Why do people live this way?
I am male, 21 years old, and in college; for some background. Why is it that people need to drink, party, and have a dependence on friends to be happy? I actually have never been inclined to drink, smoke, or party. I am happy enough studying and positively developing myself as a person. Why do people need to tattoos themselves or pierce themselves? Something about it just makes me uneasy about a person, like they are trying too hard to prove something. Isn't true expression through actions? Why do people think I am close minded or socially awkward because I am not like the above? I am not looking down on others, only looking upward for myself. As I grow into a professional atmosphere of success in school, I wonder all the more if what I am seeing is irresponsible or not? The usual rebuttal is that of "freedom of expression". I know no one is right or wrong; yet, I feel that maybe I am missing something?
Enlighten me! Thanks :)
Comment on Altenweg's post
I haven't judged a soul. I only asked why people do it, sorry. I agree that it is a want and not need basis. Drinking is a choice, right; but why? You party when you're young, yes; but why? You got a tattoo to remember your parents, okay; but weren't all the wonderful memories enough? I know people live differently; yet, I asked why do they do it. I don't feel an attack was justified on me for asking.

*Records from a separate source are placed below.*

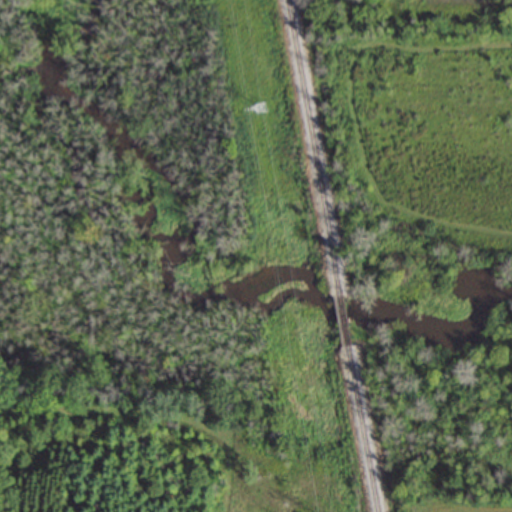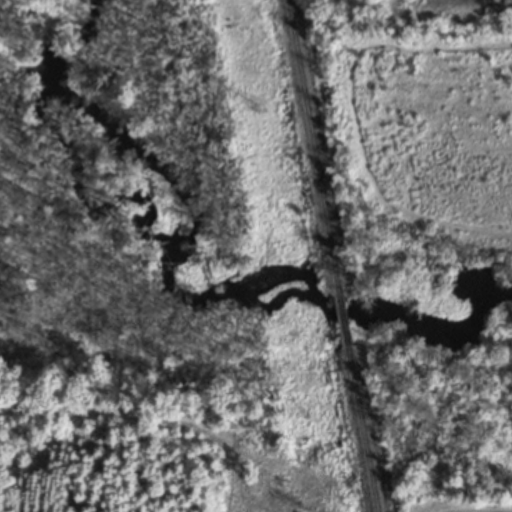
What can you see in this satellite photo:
railway: (335, 256)
river: (224, 257)
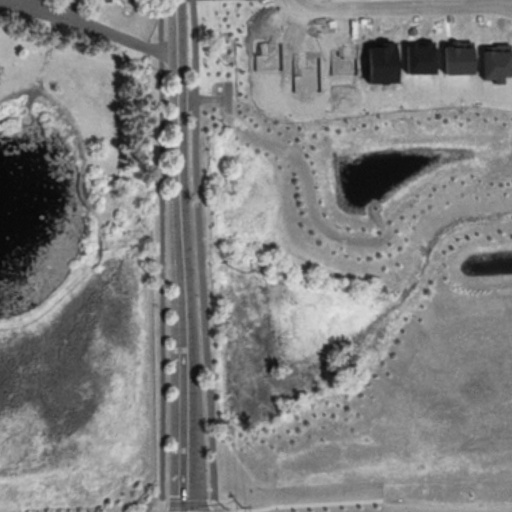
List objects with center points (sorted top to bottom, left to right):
road: (403, 7)
road: (72, 9)
road: (90, 24)
building: (419, 57)
building: (457, 57)
building: (344, 59)
building: (495, 62)
building: (381, 63)
road: (42, 69)
road: (17, 91)
road: (227, 97)
road: (202, 98)
road: (58, 111)
road: (69, 115)
road: (9, 117)
road: (27, 118)
road: (307, 184)
road: (90, 206)
road: (196, 252)
crop: (77, 254)
road: (182, 256)
road: (162, 292)
road: (54, 301)
road: (307, 503)
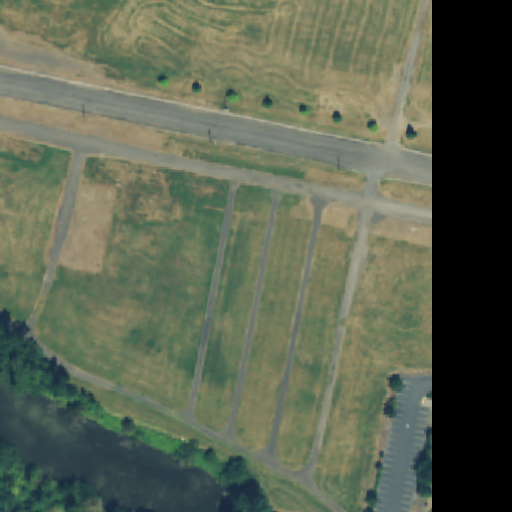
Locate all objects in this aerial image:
road: (255, 134)
road: (256, 177)
road: (58, 238)
stadium: (256, 255)
road: (343, 321)
road: (169, 412)
parking lot: (445, 450)
road: (403, 463)
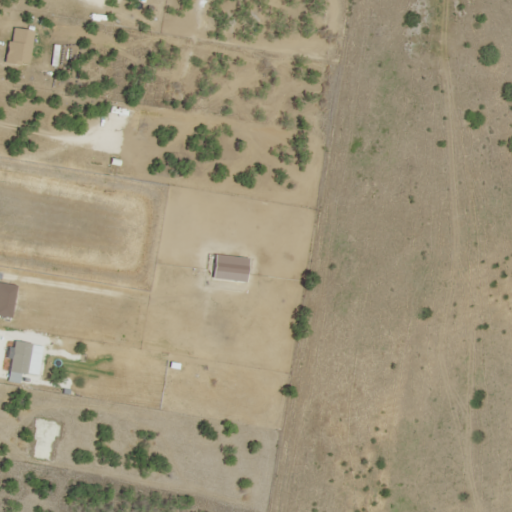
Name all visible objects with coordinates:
road: (194, 16)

Comment on Altenweg's post
Thanks for the reply. I suppose people may have no reason but because they want to... Well I wear the clothes I do to make a positive appearance, the college because it yields more opportunity, and subject because it is challenging. I feel I always have some rationale. I think your case of the tattoo is void where my question is concerned, less capricious. I suppose the bother is more or less that I don't understand how one could enjoy such things. Silly I suppose, really. I feel that there are better ways to express yourself than through ink, better ways to escape stressors than drink, better things to do than hang out with people dependently, and I imagine it really comes down to living for today or tomorrow. I guess a lot of people "carpe diem". Thanks for being a good sport, I don't mean to offend at any statements I've made!

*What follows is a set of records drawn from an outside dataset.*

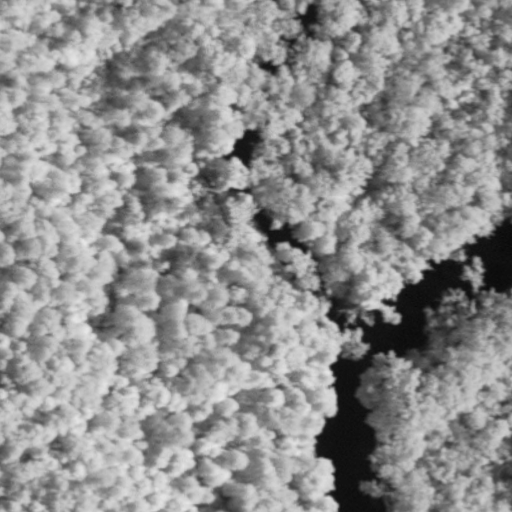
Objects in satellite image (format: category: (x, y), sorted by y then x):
river: (380, 349)
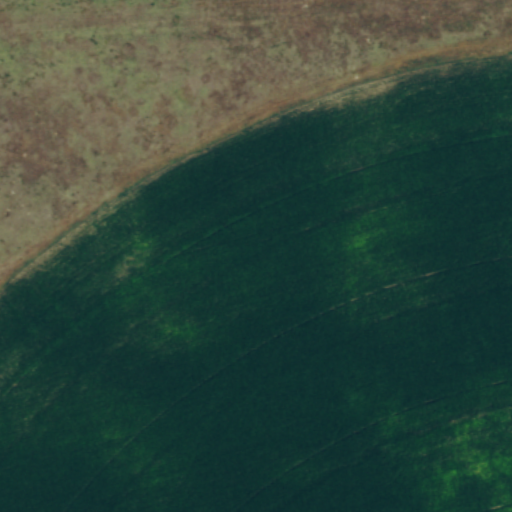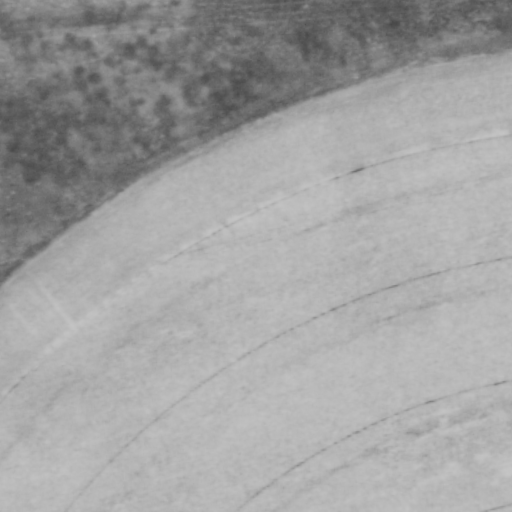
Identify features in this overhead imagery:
crop: (283, 315)
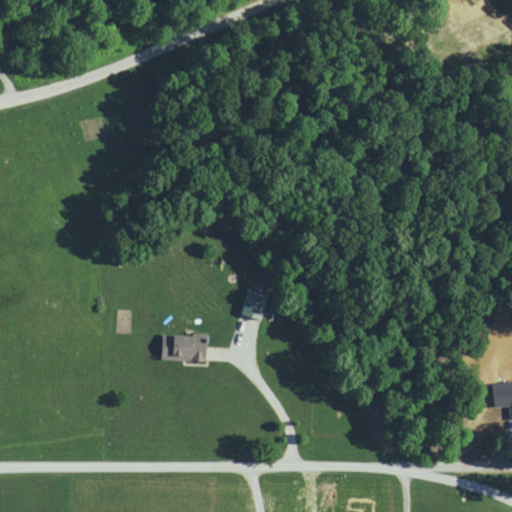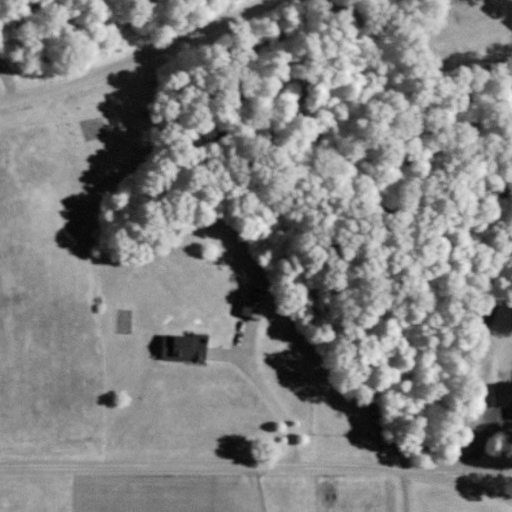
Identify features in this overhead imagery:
road: (136, 54)
building: (248, 303)
building: (177, 346)
road: (274, 400)
road: (257, 462)
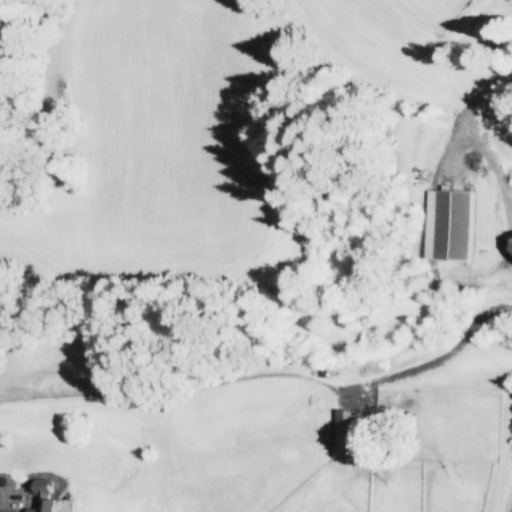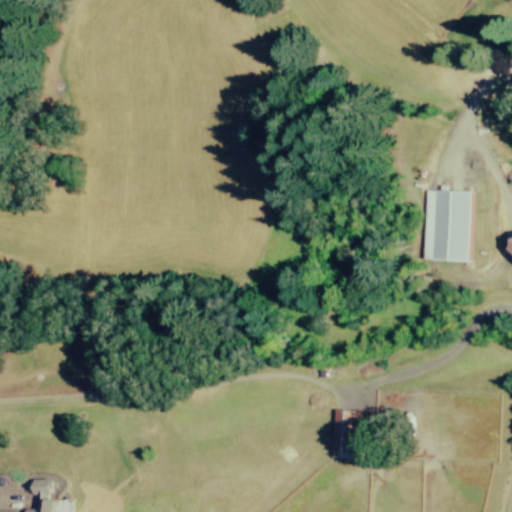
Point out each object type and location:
building: (448, 224)
building: (449, 224)
building: (509, 248)
building: (509, 250)
building: (343, 432)
building: (42, 497)
building: (47, 499)
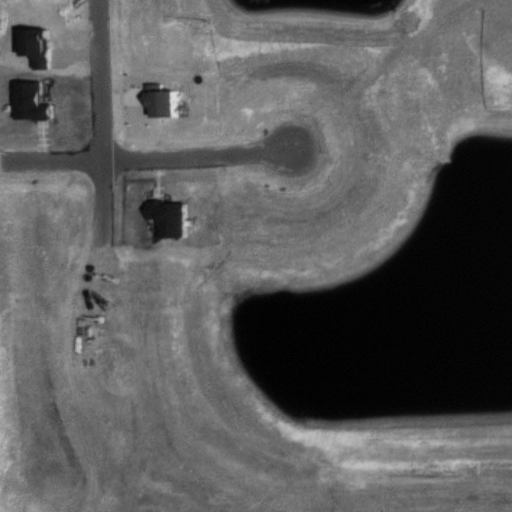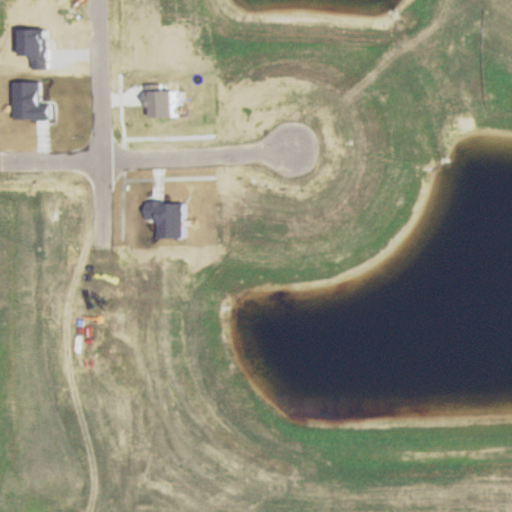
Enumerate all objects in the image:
building: (35, 46)
building: (159, 100)
building: (29, 102)
road: (91, 116)
road: (145, 167)
building: (168, 218)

Comment on Altenweg's post
Oh yes, I understand. I should worry less about others. It is true I am quite hyperopic. Oh, trust me I am not excited to get a full time job and full time responsibilities. I actually absurdly enjoy studying math and science all day. Haha. The beach is nice. I would seize the day like many others my age, yet I feel that seizing the future is much more pertinent to my life. I don't feel like I'll miss much. Thank you for your advice! :)
Comment on joypulv's post
She already gave me a why, "It was cathartic," It's hard for me to really judge someone for a tattoo like that. I'm talking more about "let me put a wolf on my shoulder it is symbolic because I am strong and independent"... okay, but why don't you just be strong and independent and let your actions speak for you. Again, I seems a bit tryhard to me. I do find it funny how I bring up a good amount of situations; yet, it always leads to a tattoo battle. Why are people so defensive about tattoos?
Comment on joypulv's post
Hmmm, okay; so what do you suggest? Can I still believe that there are much more logical and productive ways to express oneself and entertain oneself? You haven't really established your opinion on the matter at hand; but, more or less tangentially remarked about my judgements. Why don't you have a tattoo. Do you see it as art or do you think a tattoo is a bit of an idle expression? I imagine you would say for me to keep my ways to myself and stop analyzing the ways of others? Ultimately, I think one of the ways to look at it is to see that if you study and reflect on life enough to understand that there is more to it than partying, etc. then life and fun would mean something different and more valuable to you. How is that?
Comment on joypulv's post
I see, logic and expression may be inherently incompatible due to emotions. I have observed a lot of people that have erred and I imagine that is why I always try to learn from others, so that I don't have to learn the hard way. I listen to people regrets and use them to avert similar perils. Maybe that is why I am always judging others decisions -indirect guidance. I'm sure I'll never understand why people do such things; but, I see that as long as I stick to what I feel is right, other's actions won't matter. I guess it's just frustrating to be incapable of understanding something; yet, have no ability to analyze why. I can't imagine a second without logic, rationale, or meaning... maybe it has to do with me over-analyzing/OCDness. Thanks for your replies :)
Comment on Fr_Chuck's post
Hmmm, well they should already know you if it's going to be that private. Publicly, I can see that; but, why not wear a shirt or something? I mean if it's on your skin you better really like it! I don't hate tattoos, I just think symbolism and art is better on a different medium I guess. I think not having a tattoo says just as much about a person too. When I was in high school I failed my first two years, and since then I have had enough "fun". From then on I have been 90% productive, with a little video games and relationships. I have had two relationships: one two year and another four. I do volunteer in a leadership/community service group. All A's and majoring in aerospace engineering at U Florida. So I do have a life... kind of! :P
Comment on talaniman's post
Great response! It's all about acceptance then and not judgement?